## Start DATA SUPPLIED

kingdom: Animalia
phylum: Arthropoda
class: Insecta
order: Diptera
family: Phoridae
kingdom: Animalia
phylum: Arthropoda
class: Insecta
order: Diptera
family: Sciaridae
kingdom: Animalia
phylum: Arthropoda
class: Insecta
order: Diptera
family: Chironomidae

## End DATA SUPPLIED
## Start DATA SUPPLIED

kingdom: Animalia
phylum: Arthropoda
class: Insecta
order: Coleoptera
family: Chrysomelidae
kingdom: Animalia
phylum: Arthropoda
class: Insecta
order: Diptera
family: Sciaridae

## End DATA SUPPLIED

OBJECTIVE
Take everything in the data from the line containing "family: Phoridae" down through the line containing "family: Chironomidae" and give it again with "phylum" replaced by "division" and all else unchanged.

RESULT BELOW
family: Phoridae
kingdom: Animalia
division: Arthropoda
class: Insecta
order: Diptera
family: Sciaridae
kingdom: Animalia
division: Arthropoda
class: Insecta
order: Diptera
family: Chironomidae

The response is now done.